Le intenzioni del governo libico e la posta in gioco
“Questo incontro – si legge in una nota del ministero degli Esteri di Tripoli – è un’opportunità per tenere maggiori consultazioni e coordinamento sugli ultimi sviluppi in Libia, i mezzi per sostenere l’iniziativa di stabilità libica, lanciata dal ministro degli Esteri libico Najila al-Mangoush, durante la 2a Conferenza di Berlino, per porre fine a qualsiasi ingerenza negli affari interni della Libia, nell’ambito di un processo per lo svolgimento di una conferenza internazionale, presieduta e organizzata dalla Libia, alla quale parteciperanno tutti gli attori regionali e internazionali del dossier libico”. “Questa conferenza – si aggiunge nel comunicato – mira a raggiungere sicurezza e stabilità su tutto il suolo libico, a unificare le istituzioni sovrane dello Stato, in particolare quelle militari e di sicurezza, per arrivare alle elezioni nel calendario preciso”. Il voto previsto tra meno di quattro mesi è stato definito il primo risultato concreto del dialogo inter-libico. Si tratta di evitare l’internazionalizzazione del conflitto e di risparmiare ai libici un’eventuale divisione in due parti: a est la Cirenaica, che concentra quasi tutte le ricchezze del Paese, e a ovest la Tripolitania. Sul piano economico, si prevede per la ricostruzione della Libia un costo stimato dalla Banca mondiale di 200 miliardi di dollari con una durata dei lavori di 10 anni.
Le tappe del processo di pacificazione
La sottoscrizione dell’accordo di cessate il fuoco a Ginevra il 23 ottobre 2020, l’inizio della riunificazione delle istituzioni statali e la creazione di un governo di unità nazionale nel marzo 2021 sono state le tappe centrali di un processo di pacificazione dopo anni di scontri. Tre anni dopo la caduta di Muammar Gheddafi nel 2011, la Libia è diventata teatro di un conflitto tra il governo basato nell’Ovest del Paese e riconosciuto dall’Onu e le forze fedeli all’autoproclamato “maresciallo” Khalifa Haftar, uomo forte dell’Est. Nel giugno del 2020, la sconfitta alla “battaglia di Tripoli” delle truppe di Haftar, sostenute da Emirati Arabi Uniti (Eau), Egitto, Russia e Francia da parte delle milizie armate dalla Turchia e dal Qatar è stato il primo punto di svolta. Ha portato le due parti, sotto le pressioni internazionali, a un cessate il fuoco, a formare il Governo di transizione d’unità nazionale e a raggiungere l’accordo sull’organizzazione di elezioni libere.

Domande sul testo
**a.** Nel testo sulla Libia, la sconfitta delle truppe di Haftar nella "battaglia di Tripoli" è definita il primo punto di svolta. Spiega perché.
**b.** Secondo il testo sulla Libia, quale costo ha stimato la Banca mondiale per la ricostruzione del Paese?

Dati disponibili
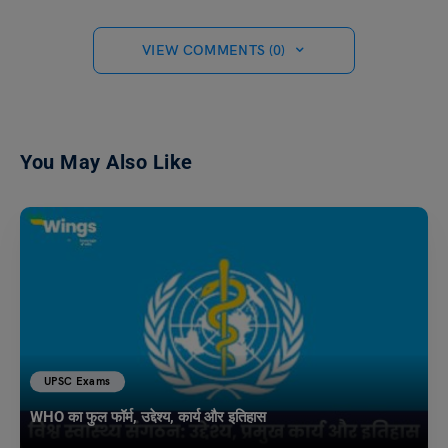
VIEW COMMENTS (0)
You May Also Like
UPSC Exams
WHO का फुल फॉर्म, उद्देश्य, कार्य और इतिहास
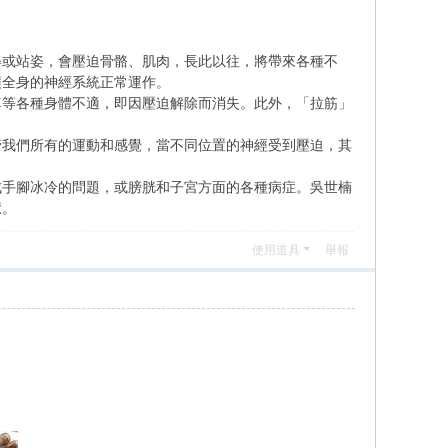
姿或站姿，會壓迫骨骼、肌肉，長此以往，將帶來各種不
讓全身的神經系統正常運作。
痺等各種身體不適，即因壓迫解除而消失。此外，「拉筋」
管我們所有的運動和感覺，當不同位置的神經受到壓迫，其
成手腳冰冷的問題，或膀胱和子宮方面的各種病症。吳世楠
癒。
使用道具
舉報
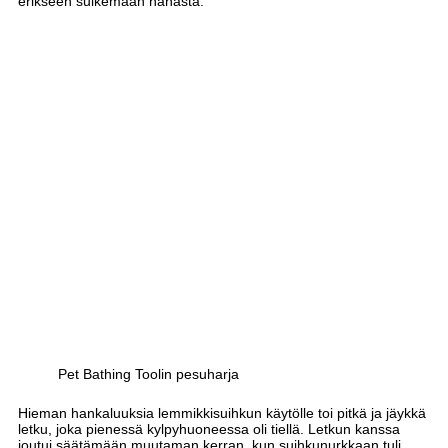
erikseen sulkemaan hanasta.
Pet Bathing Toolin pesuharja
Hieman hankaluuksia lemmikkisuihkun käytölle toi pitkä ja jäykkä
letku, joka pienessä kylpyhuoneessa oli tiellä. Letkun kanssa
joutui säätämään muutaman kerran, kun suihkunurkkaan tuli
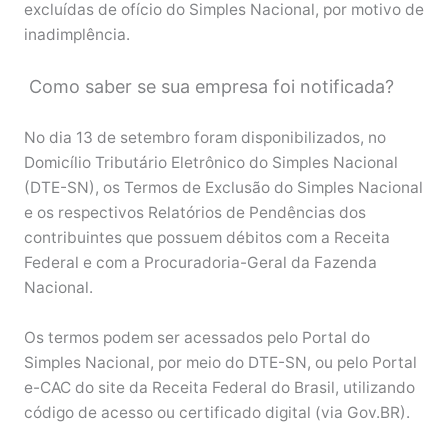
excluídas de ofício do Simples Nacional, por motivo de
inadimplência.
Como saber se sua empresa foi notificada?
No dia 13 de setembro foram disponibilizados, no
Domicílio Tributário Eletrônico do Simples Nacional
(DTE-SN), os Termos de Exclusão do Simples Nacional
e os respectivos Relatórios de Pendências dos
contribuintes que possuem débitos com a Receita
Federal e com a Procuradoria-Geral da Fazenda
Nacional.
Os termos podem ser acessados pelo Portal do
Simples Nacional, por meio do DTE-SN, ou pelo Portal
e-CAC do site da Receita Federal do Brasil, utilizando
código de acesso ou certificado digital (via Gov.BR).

Soluzioni degli esercizi
**a.** La sconfitta ha portato le due parti, sotto le pressioni internazionali, a un cessate il fuoco. Le ha portate anche a formare il Governo di transizione d'unità nazionale e a raggiungere l'accordo sull'organizzazione di elezioni libere.

**b.** 200 miliardi di dollari.